Just a suggestion, mind you; personally, I don't like the idea of Toughness as an additional layer of armour in general, so I've pretty much committed to doing it Inquisitor -style, as to me, "makes injuries not so bad" sounds a lot better than "capable of averting incoming damage 100%".

Edited by Lynata

That's an interesting way to think about it... although it may not be necessary. I also utilize a sort of abstract degrading of armor through repeated breaches, and that does enough to reduce damage mitigation. Taking away my player's toughness bonus sounds mean haha.... at the very least I would have to start an entirely new campaign. No fair to do that after people have already invested Exp into the characteristic.

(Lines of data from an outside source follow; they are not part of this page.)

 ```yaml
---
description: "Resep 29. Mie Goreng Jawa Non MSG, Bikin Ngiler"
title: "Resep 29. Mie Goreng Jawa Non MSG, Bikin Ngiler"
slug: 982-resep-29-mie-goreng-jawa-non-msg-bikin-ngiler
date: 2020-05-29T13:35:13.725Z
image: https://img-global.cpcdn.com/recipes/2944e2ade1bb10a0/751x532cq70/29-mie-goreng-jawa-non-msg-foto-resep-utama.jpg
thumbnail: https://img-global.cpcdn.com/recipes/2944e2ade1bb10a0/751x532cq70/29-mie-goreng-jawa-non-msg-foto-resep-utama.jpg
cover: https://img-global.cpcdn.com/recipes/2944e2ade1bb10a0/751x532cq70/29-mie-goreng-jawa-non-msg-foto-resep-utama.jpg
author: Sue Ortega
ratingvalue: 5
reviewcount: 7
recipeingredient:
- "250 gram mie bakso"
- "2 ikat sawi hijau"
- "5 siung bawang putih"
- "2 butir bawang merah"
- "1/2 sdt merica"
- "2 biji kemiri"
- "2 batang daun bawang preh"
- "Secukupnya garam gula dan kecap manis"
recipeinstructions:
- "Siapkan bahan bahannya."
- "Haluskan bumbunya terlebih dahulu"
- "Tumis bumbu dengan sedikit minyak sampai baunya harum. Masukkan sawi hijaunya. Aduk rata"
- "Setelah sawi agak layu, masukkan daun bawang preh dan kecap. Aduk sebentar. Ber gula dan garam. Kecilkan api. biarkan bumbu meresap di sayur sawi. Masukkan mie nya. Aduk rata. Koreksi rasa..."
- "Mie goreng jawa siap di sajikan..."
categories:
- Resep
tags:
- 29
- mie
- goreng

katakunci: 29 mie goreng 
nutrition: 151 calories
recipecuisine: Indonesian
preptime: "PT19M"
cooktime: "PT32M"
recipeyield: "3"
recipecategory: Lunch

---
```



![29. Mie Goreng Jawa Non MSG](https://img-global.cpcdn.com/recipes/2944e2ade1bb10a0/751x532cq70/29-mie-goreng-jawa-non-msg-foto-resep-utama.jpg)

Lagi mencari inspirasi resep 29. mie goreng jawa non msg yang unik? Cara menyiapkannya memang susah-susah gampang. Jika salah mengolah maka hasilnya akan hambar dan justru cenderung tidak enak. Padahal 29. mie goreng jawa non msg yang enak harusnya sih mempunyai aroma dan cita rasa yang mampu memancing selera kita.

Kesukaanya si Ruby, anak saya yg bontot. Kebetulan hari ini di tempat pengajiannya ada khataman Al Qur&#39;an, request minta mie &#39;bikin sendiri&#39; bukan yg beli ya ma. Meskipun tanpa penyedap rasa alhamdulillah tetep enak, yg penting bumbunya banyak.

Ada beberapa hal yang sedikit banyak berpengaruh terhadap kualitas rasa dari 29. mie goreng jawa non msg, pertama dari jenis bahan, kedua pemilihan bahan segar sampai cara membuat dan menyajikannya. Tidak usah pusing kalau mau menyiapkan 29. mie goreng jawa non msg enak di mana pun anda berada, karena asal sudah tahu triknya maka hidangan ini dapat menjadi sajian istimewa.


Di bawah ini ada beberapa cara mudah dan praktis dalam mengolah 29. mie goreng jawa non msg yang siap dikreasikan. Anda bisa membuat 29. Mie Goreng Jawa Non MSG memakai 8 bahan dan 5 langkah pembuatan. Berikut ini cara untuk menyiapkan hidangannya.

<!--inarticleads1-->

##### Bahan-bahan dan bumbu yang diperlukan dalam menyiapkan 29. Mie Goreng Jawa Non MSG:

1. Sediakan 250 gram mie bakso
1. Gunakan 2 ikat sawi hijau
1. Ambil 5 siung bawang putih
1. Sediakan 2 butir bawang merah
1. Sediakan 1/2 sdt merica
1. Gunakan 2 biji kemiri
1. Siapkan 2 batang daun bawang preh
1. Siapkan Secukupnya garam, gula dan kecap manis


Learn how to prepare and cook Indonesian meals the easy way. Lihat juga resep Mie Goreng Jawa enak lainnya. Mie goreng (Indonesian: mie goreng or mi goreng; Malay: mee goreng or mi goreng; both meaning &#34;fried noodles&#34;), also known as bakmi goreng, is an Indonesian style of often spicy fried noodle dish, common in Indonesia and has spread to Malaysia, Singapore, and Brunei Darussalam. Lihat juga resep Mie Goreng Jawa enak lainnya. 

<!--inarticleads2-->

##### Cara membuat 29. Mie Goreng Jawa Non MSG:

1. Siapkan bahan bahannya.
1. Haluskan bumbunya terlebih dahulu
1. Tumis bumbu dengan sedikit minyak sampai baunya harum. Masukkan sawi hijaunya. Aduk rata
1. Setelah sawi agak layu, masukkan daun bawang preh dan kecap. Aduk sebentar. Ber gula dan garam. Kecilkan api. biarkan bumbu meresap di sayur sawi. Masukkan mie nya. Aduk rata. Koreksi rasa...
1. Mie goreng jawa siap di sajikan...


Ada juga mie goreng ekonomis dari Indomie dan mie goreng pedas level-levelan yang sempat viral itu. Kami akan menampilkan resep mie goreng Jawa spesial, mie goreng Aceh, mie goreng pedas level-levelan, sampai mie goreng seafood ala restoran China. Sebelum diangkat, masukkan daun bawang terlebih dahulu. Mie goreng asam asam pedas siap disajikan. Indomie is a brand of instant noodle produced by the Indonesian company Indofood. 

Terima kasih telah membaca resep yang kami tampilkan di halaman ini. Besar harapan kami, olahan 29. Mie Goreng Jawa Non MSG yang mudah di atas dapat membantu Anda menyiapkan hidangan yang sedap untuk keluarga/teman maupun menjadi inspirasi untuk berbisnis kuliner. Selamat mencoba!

I came about time and again with mine but:

Once you reach 0 wounds, you're dead. All wounds you lose in an attack (once TB and armour have come) are critical damage that doesn't stack.

Righteous fury stacks with normal critical damage.

This way, critical damage are rarer (unless with a **** fu*kin' big weapon of doom), but righteous fury make them bigger.

When a character reaches 0 wounds, he's dead, I give him a penalty according to it (lost arm, lost of permanent characteristics, etc.)

Yesterday, one of my player was fighting a guardsman holding his sword baïonnette, vs her that was in deep **** and had only a lasgun stock to hit him. Even if she was way faster, she had no armour at that time and only an improvised weapon again a fully armoured guardsman.

He finally had a max roll damage, inflicting 13 damage + righteous fury to the player that had 4 TB. She lost 9 wounds, so 5 critical damage. First of all, she lost all the wounds she had left (5), and suffered 5 +1D5 from the righteous fury damage.

She died, and lost 3 permanent toughness for her revival. Needless to say, her badass telekine brothe didn't took it very well and the responsible for her death was thrown in all the arcs possible of the room until he was a sack of dead meat, but that's another story.